Lo hanno chiamato il gioco del “ruba-paziente”, dove vinceva soltanto il proprietario delle carte, che lasciava una parte della posta a chi in quel momento le stava dando. Gli operatori del call center della Multimedica, una delle strutture sanitarie private che operano in regime di convenzione con la Regione Lombardia, percepivano un compenso per ogni paziente che dirottavano dall’agenda pubblica, dove si paga solo il ticket o addirittura l’accesso è gratuito, verso il privato.
Gli operatori del call center della Multimedica percepivano un compenso per ogni paziente che dirottavano verso il privato
Il caso era scoppiato nel dicembre scorso dopo la denuncia di una stessa operatrice del call center della Multimedica durante la trasmissione radiofonica “37 e mezzo”, condotta su Radio Popolare da Vittorio Agnoletto, medico e attivista. Medicina Democratica il 17 febbraio scorso aveva presentato al Tar Lombardia un ricorso contro una pratica vergognosa che lede il diritto alla trasparenza e alla salute.
Gli avvocati di Medicina Democratica, Francesco Trebeschi e Federico Randazzo del Foro di Brescia, avevano fatto richiesta di accesso agli atti che era stato però respinto dalla Multimedica: secondo i legali di questa, le informazioni non potevano essere rese pubbliche in quanto contenute in uno specifico modello organizzativo che riguarda “l’organizzazione interna di un soggetto di natura privata”, contenente “anche valutazioni economiche e commerciali che ne giustificano la non divulgazione”.

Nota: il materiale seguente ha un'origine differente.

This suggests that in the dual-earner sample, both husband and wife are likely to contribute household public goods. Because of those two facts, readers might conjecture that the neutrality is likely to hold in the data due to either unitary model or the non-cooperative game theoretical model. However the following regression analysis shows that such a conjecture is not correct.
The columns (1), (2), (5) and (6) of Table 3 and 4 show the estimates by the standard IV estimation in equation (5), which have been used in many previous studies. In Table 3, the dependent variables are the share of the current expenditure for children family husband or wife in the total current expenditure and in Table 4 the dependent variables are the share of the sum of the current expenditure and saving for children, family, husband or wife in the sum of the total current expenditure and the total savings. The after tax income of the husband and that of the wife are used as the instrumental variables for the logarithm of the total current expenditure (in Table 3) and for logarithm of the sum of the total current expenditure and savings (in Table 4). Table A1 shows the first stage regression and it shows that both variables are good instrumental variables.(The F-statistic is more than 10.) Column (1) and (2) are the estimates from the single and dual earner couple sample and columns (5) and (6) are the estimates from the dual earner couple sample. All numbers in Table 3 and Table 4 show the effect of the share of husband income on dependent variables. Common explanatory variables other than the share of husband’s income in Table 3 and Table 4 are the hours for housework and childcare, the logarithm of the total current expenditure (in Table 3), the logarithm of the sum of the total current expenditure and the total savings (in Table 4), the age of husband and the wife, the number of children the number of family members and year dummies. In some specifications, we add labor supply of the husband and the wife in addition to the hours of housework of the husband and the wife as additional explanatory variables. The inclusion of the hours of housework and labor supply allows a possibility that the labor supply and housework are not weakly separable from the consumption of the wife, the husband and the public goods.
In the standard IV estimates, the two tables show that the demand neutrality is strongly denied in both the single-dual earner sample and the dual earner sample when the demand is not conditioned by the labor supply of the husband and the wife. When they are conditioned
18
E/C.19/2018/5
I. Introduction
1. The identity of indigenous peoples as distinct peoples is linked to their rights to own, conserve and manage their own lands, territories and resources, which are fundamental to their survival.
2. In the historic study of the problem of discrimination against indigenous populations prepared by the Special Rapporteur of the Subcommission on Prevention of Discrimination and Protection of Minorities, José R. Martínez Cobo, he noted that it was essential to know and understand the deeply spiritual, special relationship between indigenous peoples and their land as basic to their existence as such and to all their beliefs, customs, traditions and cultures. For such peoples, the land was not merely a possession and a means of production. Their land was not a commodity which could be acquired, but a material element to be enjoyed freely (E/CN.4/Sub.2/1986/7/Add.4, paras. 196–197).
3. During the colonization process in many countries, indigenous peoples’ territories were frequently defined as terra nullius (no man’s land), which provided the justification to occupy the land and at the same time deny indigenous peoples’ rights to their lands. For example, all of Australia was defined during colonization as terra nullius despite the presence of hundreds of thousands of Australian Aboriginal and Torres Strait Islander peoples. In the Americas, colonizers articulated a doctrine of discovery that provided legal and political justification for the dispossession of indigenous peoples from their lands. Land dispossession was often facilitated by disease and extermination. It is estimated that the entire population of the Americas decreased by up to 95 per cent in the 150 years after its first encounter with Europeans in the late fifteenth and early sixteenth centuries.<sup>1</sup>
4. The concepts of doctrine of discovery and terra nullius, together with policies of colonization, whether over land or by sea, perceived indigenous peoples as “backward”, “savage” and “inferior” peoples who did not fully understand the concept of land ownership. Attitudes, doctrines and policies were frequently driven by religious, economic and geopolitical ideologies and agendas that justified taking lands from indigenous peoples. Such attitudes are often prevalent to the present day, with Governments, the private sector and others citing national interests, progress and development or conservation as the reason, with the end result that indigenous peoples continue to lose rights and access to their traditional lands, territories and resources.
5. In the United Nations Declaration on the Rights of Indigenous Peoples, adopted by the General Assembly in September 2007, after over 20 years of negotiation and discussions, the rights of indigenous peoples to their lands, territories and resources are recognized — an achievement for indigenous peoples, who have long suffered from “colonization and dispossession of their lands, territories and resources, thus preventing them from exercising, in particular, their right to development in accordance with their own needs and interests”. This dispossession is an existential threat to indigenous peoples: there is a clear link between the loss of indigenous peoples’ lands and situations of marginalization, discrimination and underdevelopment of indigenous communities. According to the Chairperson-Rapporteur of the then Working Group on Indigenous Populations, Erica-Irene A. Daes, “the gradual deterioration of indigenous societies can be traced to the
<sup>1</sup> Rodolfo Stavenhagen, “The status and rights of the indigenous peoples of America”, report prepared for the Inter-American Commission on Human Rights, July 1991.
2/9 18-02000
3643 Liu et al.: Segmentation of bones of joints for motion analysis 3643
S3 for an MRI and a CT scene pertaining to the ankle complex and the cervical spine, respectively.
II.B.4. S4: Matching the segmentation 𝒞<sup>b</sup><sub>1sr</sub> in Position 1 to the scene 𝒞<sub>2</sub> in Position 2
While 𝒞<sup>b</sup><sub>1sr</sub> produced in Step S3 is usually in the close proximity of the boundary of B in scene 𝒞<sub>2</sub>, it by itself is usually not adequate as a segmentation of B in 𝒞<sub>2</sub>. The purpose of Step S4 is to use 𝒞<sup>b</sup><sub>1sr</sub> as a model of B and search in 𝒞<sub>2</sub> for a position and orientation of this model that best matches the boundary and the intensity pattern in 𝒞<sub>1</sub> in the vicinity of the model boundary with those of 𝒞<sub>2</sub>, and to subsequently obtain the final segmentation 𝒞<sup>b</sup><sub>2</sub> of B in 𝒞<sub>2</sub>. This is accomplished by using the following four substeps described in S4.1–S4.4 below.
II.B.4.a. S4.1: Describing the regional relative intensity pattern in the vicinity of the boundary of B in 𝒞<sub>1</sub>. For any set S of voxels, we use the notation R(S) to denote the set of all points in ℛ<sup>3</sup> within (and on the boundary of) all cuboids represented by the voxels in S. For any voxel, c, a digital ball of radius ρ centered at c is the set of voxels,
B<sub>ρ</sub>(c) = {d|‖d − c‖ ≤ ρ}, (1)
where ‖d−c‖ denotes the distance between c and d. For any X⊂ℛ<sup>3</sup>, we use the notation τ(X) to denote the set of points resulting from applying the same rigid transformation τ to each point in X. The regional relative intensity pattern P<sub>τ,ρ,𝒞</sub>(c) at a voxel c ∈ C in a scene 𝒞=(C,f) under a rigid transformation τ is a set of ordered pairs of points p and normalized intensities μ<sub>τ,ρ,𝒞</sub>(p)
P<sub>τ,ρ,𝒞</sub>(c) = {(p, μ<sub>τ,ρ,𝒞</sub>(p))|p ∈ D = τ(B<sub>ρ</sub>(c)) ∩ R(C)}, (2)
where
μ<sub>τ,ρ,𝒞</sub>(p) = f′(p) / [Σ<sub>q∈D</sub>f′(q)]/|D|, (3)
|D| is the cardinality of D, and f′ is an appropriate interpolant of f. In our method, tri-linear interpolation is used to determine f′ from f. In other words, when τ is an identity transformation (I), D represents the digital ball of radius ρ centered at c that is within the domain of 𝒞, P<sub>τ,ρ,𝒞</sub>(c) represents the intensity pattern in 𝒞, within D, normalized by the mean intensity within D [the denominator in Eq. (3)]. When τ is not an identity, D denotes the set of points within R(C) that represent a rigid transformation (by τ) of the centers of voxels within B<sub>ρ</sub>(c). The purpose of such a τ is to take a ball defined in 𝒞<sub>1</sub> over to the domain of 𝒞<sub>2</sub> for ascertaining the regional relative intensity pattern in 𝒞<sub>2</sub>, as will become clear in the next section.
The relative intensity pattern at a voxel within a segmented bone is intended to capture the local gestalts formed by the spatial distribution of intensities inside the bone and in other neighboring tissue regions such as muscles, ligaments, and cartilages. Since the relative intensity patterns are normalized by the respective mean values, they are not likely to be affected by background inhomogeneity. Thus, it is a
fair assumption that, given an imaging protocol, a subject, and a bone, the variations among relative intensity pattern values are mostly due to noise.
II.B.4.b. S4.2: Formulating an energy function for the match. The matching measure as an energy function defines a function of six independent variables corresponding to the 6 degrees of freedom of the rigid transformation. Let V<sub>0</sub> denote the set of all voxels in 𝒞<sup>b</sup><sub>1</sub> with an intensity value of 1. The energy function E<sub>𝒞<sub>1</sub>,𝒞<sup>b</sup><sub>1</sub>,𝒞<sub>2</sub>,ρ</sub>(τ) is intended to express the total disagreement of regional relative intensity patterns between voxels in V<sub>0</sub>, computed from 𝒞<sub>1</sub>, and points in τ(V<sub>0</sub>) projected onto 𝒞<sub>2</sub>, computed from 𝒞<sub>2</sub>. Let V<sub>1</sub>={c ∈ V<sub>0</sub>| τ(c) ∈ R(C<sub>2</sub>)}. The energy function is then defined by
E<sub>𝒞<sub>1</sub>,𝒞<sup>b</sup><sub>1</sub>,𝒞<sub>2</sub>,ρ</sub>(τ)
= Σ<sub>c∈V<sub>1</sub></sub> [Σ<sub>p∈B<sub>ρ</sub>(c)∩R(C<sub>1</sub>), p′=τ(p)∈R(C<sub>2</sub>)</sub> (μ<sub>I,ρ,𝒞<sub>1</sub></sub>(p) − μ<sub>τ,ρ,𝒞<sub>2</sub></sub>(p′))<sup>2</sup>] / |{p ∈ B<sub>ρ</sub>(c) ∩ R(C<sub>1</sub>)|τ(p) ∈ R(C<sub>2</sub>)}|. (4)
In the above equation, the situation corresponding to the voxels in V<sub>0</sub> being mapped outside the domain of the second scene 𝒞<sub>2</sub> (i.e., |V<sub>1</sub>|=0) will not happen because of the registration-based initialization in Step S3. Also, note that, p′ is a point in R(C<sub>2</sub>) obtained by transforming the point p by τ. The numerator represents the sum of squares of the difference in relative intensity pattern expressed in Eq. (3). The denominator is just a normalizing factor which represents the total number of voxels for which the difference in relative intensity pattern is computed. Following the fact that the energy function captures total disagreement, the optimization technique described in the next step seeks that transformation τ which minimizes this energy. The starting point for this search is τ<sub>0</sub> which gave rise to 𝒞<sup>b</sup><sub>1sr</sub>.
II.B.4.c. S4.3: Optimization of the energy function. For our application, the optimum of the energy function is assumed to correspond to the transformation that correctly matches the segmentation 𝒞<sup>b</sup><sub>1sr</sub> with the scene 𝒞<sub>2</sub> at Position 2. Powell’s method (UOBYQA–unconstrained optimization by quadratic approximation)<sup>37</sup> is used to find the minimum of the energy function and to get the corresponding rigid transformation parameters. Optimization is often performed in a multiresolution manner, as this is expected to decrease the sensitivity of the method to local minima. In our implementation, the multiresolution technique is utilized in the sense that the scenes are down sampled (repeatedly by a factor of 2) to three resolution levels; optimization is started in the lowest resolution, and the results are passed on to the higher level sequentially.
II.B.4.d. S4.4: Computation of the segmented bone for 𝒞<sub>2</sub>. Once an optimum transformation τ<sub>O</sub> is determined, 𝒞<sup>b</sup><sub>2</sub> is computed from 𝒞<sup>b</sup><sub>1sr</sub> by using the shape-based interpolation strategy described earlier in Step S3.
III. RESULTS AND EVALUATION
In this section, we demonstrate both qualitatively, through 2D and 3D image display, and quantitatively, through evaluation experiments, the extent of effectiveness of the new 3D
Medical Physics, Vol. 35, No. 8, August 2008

Con una sentenza del 27 aprile, però, il Tribunale amministrativo regionale lombardo ha dato ragione a Medicina Democratica, ritenendo fondati i motivi del ricorso contro Multimedica, “confermando il diritto al pieno accesso agli atti nei confronti di un soggetto accreditato che svolge un pubblico servizio”, spiega Marco Caldiroli, presidente nazionale di MD. “Si tratta di una vittoria per la trasparenza, in particolare nel settore della sanità, negato dalle strutture private ma anche dalla Regione Lombardia, che non si è mai premurata di definire obblighi rigorosi sul tema”, aggiunge Caldiroli.
Per Agnoletto, invece, la pratica del “ruba-paziente” “non solo conferma l’approccio lombardo ai pazienti trattati come dei clienti da contendersi e non come persone con diritti, ma spiega anche perché non sia stato ancora attivato un vero centro unico di prenotazione che abbia a disposizione tutte le agende sia delle strutture pubbliche, sia di quelle private convenzionate”.
La premialità riconosciuta agli operatori del call center Multimedica, secondo Medicina Democratica, era parte integrante di un accordo sindacale, che funzionava seguendo uno schema che l’associazione ha così ricostruito: il premio andava gli operatori che convincevano “le persone che chiedevano un appuntamento con il pubblico (ticket) a spostarsi sul privato (“solvente”) con una tariffa “smart” (ridotta) di ingresso, prospettando tempi di attesa biblici con il pubblico”.
“Facilitare l’entrata con una “tariffa smart” (inesistente nelle forme di accreditamento)”, spiega Medicina Democratica, “è un sistema commerciale palese per “fidelizzare” il cliente, se la “merce” in questione è costituita da prestazioni sanitarie e quindi è in gioco la propria salute è facile pensare che dopo un “accesso agevolato” alle prestazioni private la persona sarà indotta, se non costretta nella pratica, a proseguire un percorso di cura o prestazionale nella medesima struttura, a quel punto con tariffe di mercato estremamente più elevate”.
“In Lombardia, appare assurdo che il privato si prenda tutti i vantaggi (a partire da quelli economici) grazie all’accreditamento e alle convenzioni e non debba essere trasparente come ogni ente pubblico o incaricato di pubblico servizio”, chiosa Caldiroli.